You're de-sensitized to it because you live there. You think it's normal, but to people in my neck of the woods, your city is a war zone. Sorry dude, but no argument you make is going to make me accept New Orleans as an acceptably safe place. A lot of the US is simply a 'no go zone' to Canadians.

I realize you don't relish being lumped in with other danger spots around the world, but denying that there is a problem is 90% the reason your city is in the mess its in. Telling yourself that everything is ok because it's 'those people' is almost more offensive than your shocking homicide rate. 

Your fellow citizens are being shot to death and you're brushing it off because you consider them expendable. Sound familiar? Bush did that to your city after Katrina. I hear the same arguments you made from Americans over and over again. It's appalling that Americans are so indifferent to each other.

You're more than twice as likely to be murdered in New Orleans than in the Gaza Strip. I'd honestly feel safer in Gaza City. Their homicide rate is 30/100,000. Yours is 70/100,000. Now which one is the war zone? I forgot.


----------



## Xusein (Sep 27, 2005)

Mogadishu.


----------



## Xusein (Sep 27, 2005)

jarbury said:


> Yeah I think anywhere in Iraq, Afghanistan or Somalia would be too terrifying to actually consider visiting, even if someone paid. Most other cities have their good and bad bits....


I have heard that the northern parts of these countries, coincidentally, are quite safe.
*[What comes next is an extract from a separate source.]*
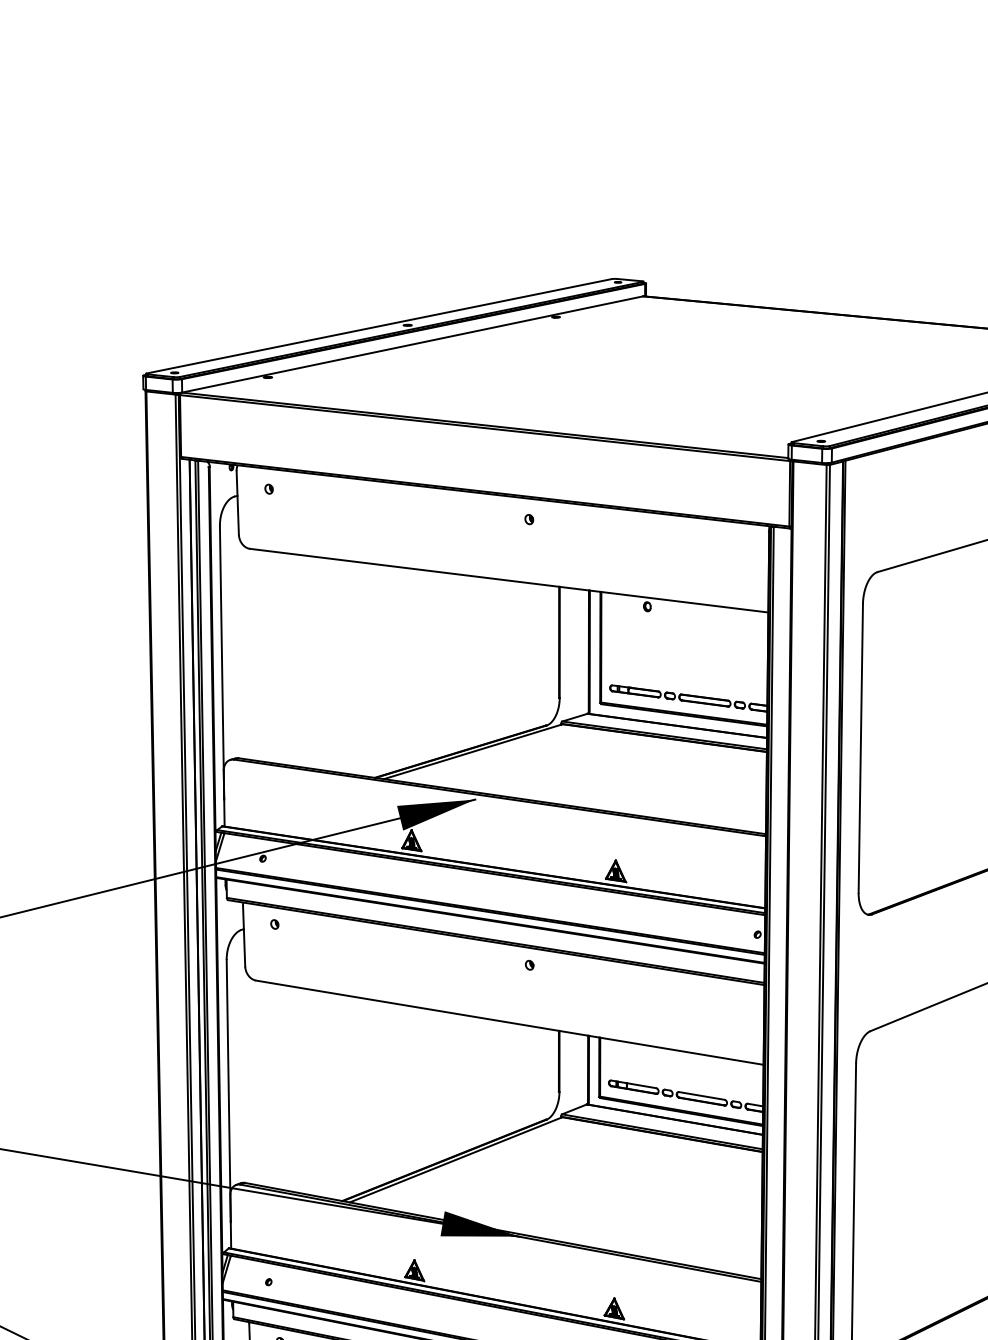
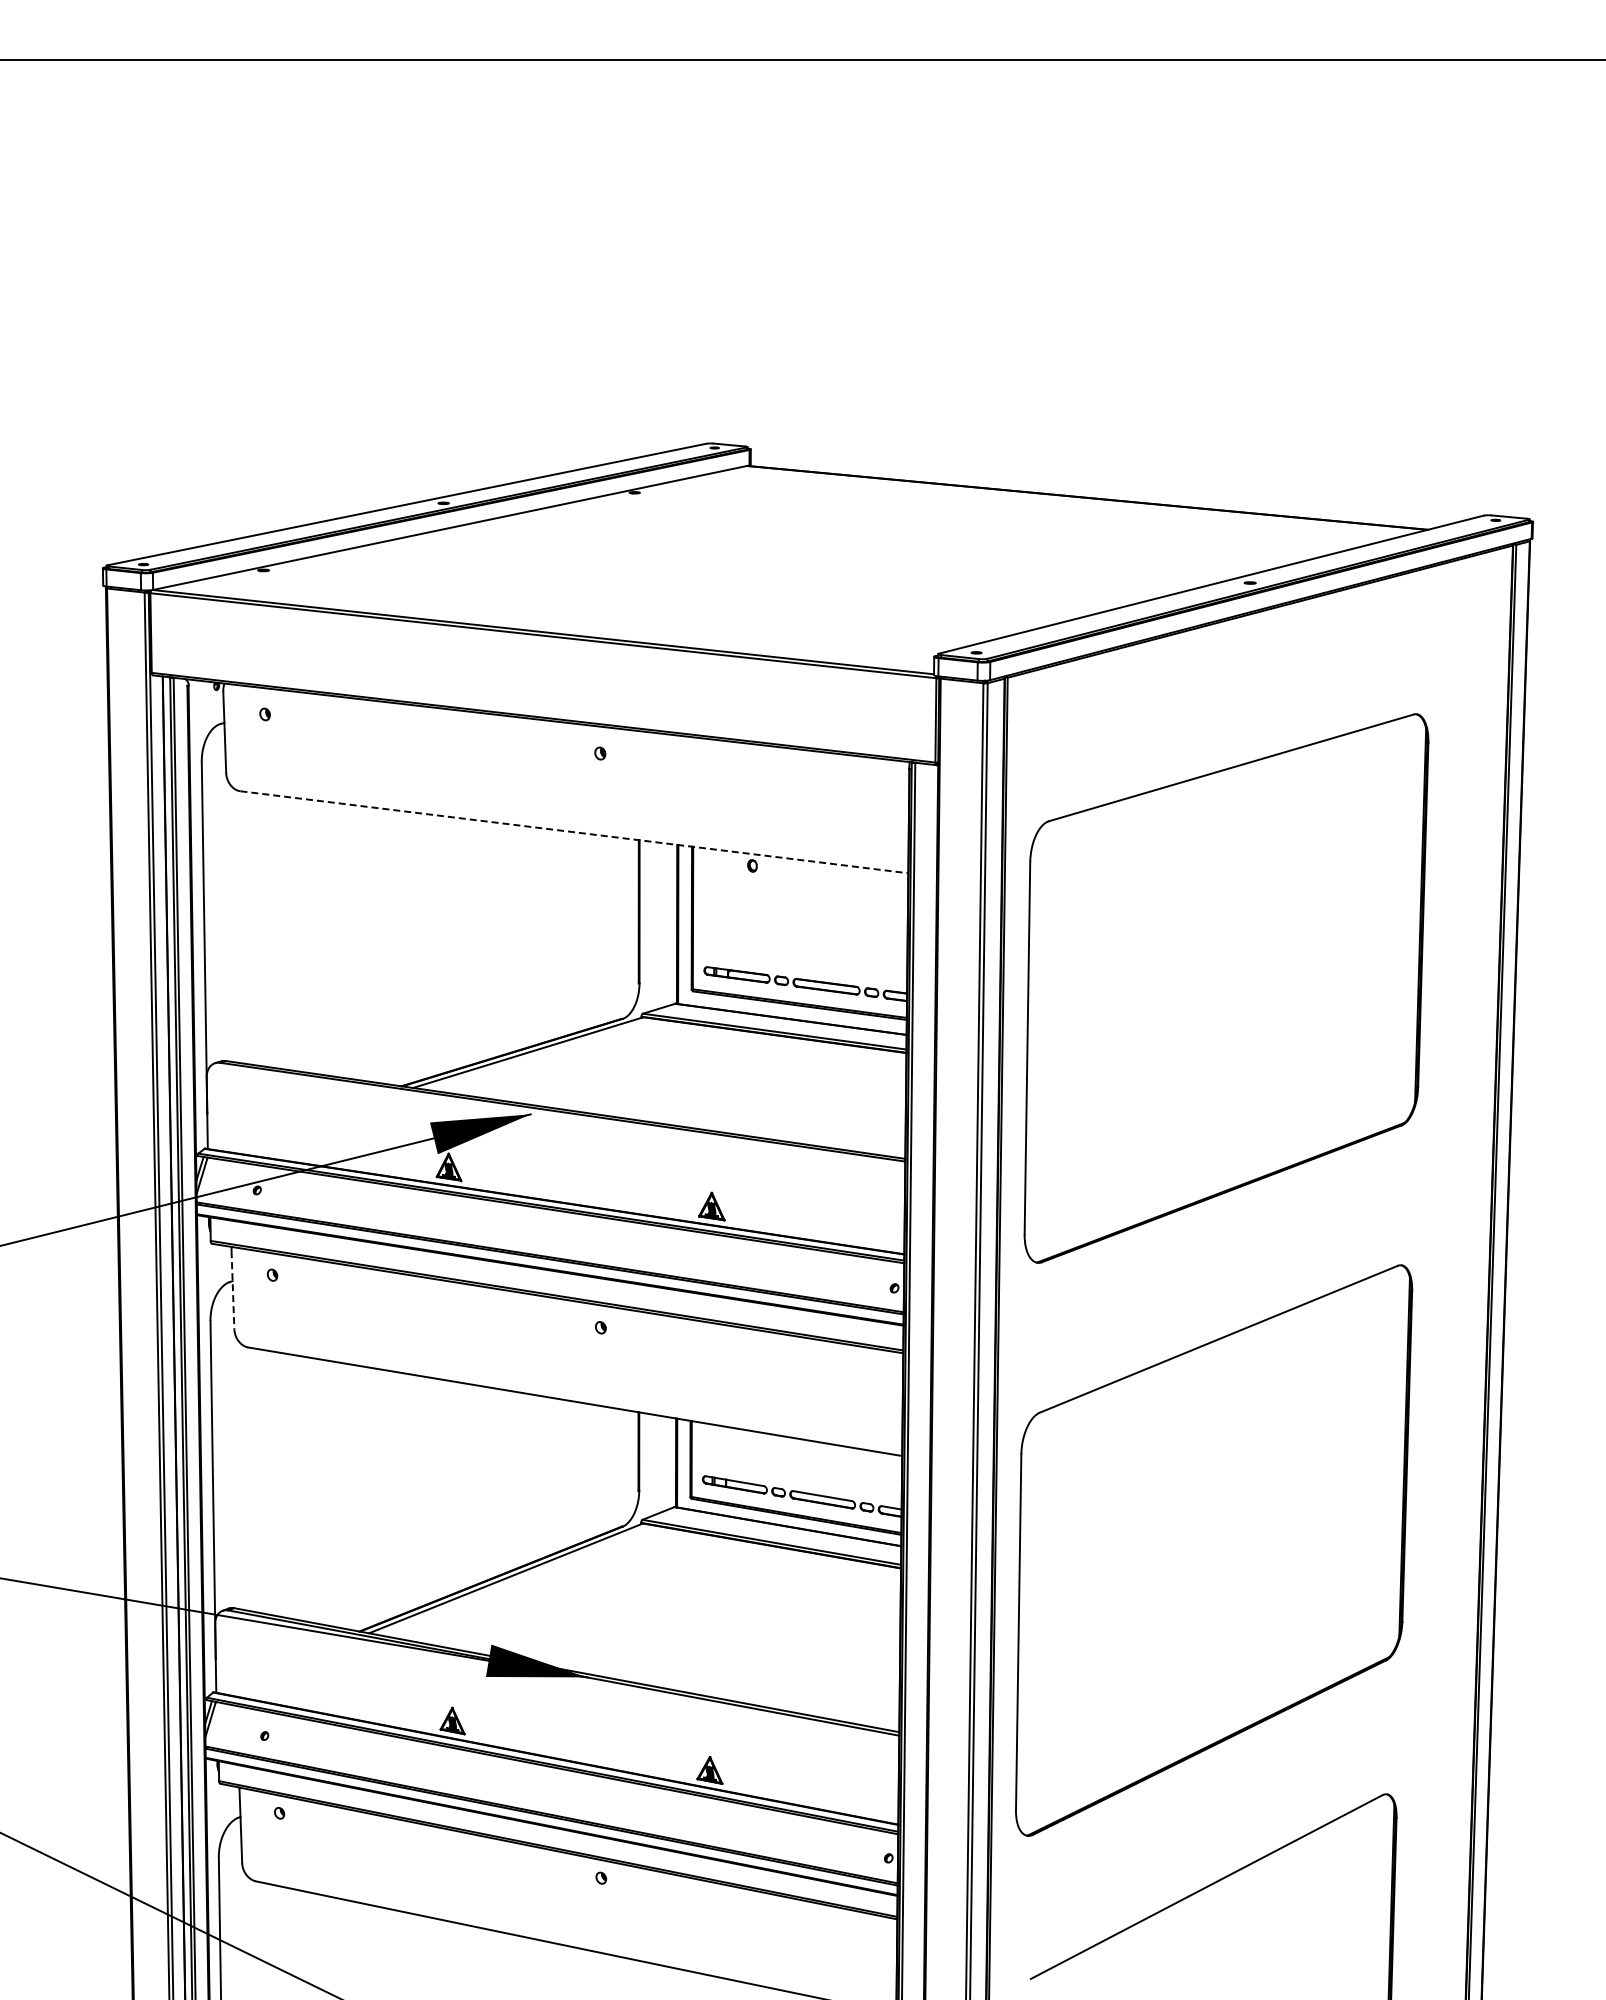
line: (509, 580) -> (574, 832), solid -> dashed
line: (243, 936) -> (232, 1290), solid -> dashed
I went to Hargeisa, which is in Northern Somalia (part of the republic of Somaliland), and it was incredibly safe. I felt much safer there than anywhere in the US, to be honest. Then again, I'm an Ethnic Somali...but generally, most of the country of Somalia isn't the hellhole percieved on television. 

Just Mogadishu and some other southern cities, which I wouldn't go even if I was paid either. 

For Iraq, I have heard that Kurdistan is safe.


----------